Advertisers and publishers in the open web face two major challenges today, in addition to those already mentioned:

  • A decline in reach due to the zero-click search effect (search queries answered without a click through to external content)
  • A rapidly growing share of signal-loss traffic, which is splitting the open web into two spheres

The proposed unified infrastructure does not address the first of these two challenges and optimizes exclusively the portion of the open web that has identifiable online traffic. Online traffic without IDs and with limited data signals is by no means worthless – it is simply systematically ignored by many DSPs, particularly DV360. An ID infrastructure would not resolve consent rejections, Apple IDFA opt-outs, private browsing, or the use of ad blockers.

This is not an either/or: in the realm of authenticated traffic and the addressable open web, ID-based advertising solutions make sense – while in the signal-loss segment, other, alternative approaches are needed to effectively reach people.

Differentiation, not imitation

If we want to counter the platforms and their dominance with a global ID structure, we are playing on their turf – and that is a game that is very hard to win. The real strength of publishers and advertisers lies in differentiation: through content, formats, and user experiences.
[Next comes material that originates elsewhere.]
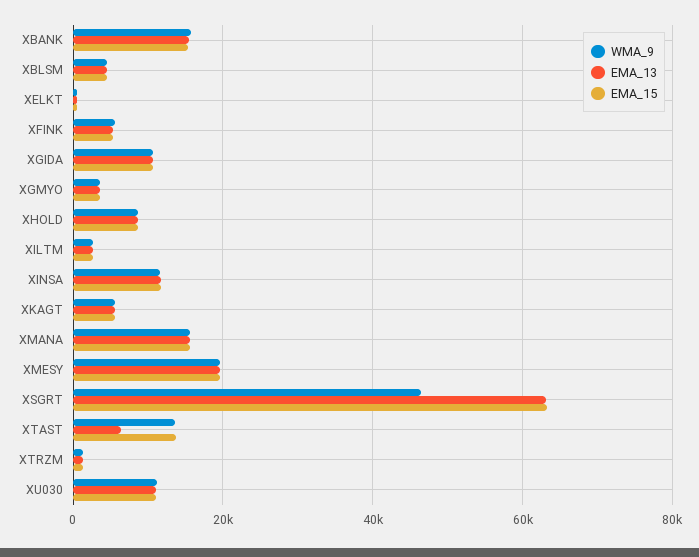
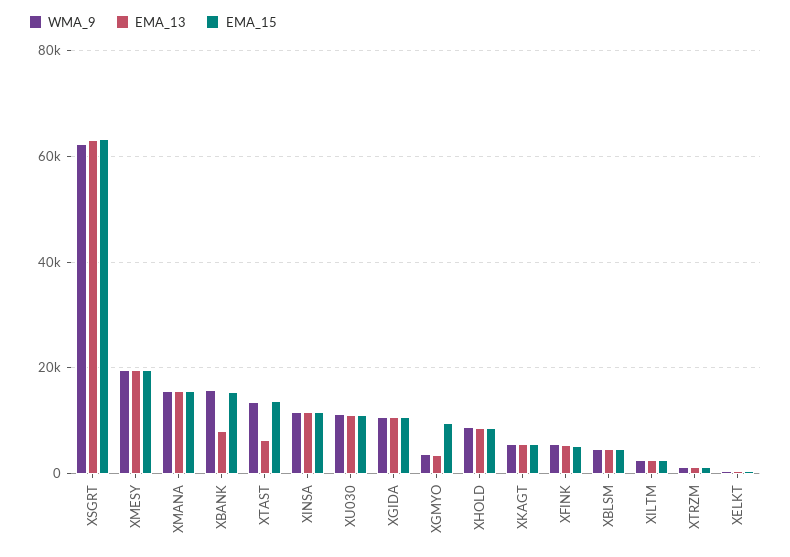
EMA_13, XBANK: 16000 -> 8000
EMA_15, XGMYO: 4000 -> 10000
WMA_9, XSGRT: 46000 -> 62000

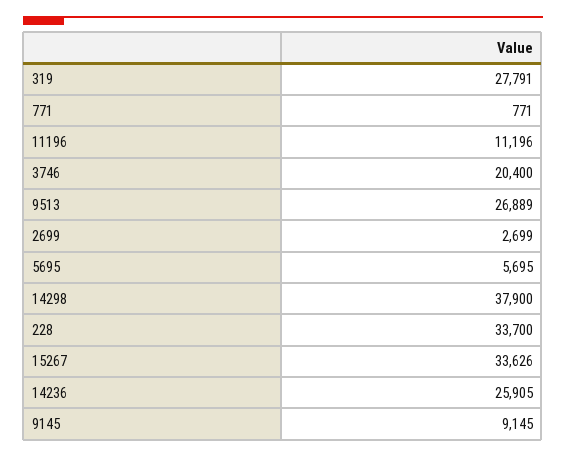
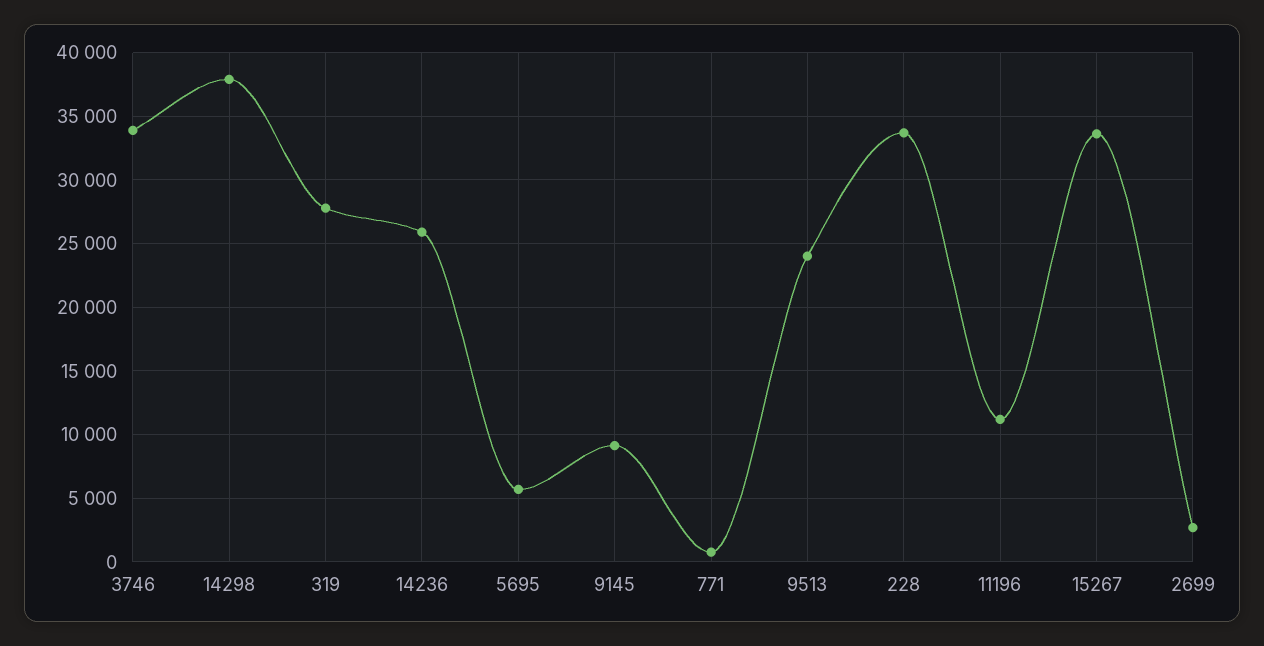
3746: 20400 -> 34000
9513: 26889 -> 24000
Especially in the age of AI, where a growing generalization and self-referentiality of content is emerging under the term "slop" – because AI systems are increasingly feeding each other interchangeable content – the opportunity lies in carefully researched, original, and high-quality contributions and formats. When publishers succeed in recapturing the attention of their audiences, budgets will follow.

Advertising functioned for a century without ID infrastructures – because it was based on relevance and trust. That is something we could reconnect with today.

The major social media platforms became successful because they were founded on the principle of the intent economy: people choose for themselves what they read, whom they follow, what they like or share. Their monetization today, however, follows the logic of the attention economy – with feeds that are increasingly algorithmically controlled to maximize dwell time, something many users have long come to find intrusive. Is this an opportunity for the open web?

Today, AI produces content at high speed – but also with a tendency toward homogeneity. This opens an opportunity: media can score precisely where AI falls short – with quality, context, relevance, and emotion.

Conclusion

The open web does not need a walled garden.

The real task lies in regaining relevance and trust. The challenge for advertisers will be to reach people with advertising messages at scale – on channels that are not controlled by intransparent, externally steered systems with their own interests.

Anja Martensen and Daniel Neuhaus from The Trade Desk rightly address the issue of insufficient reach from ID-based solutions in their contribution from October 29, 2025, and propose an intelligent combination of deterministic and probabilistic approaches.

The signal-loss challenge can be addressed with a combination of a genuine intent-economy principle and the most deterministic signal of all – namely when people take over their own targeting in real time (7. Consumers at the center).

Advertising can be delivered on the basis of transparent, real-time signals from real people – acting closer to their actual interests and behavior, rather than relying on historical or modeled data. This not only increases relevance, but also the effectiveness of campaigns.

When people consume content voluntarily and with genuine interest, reach is created that enables brands to achieve real market penetration.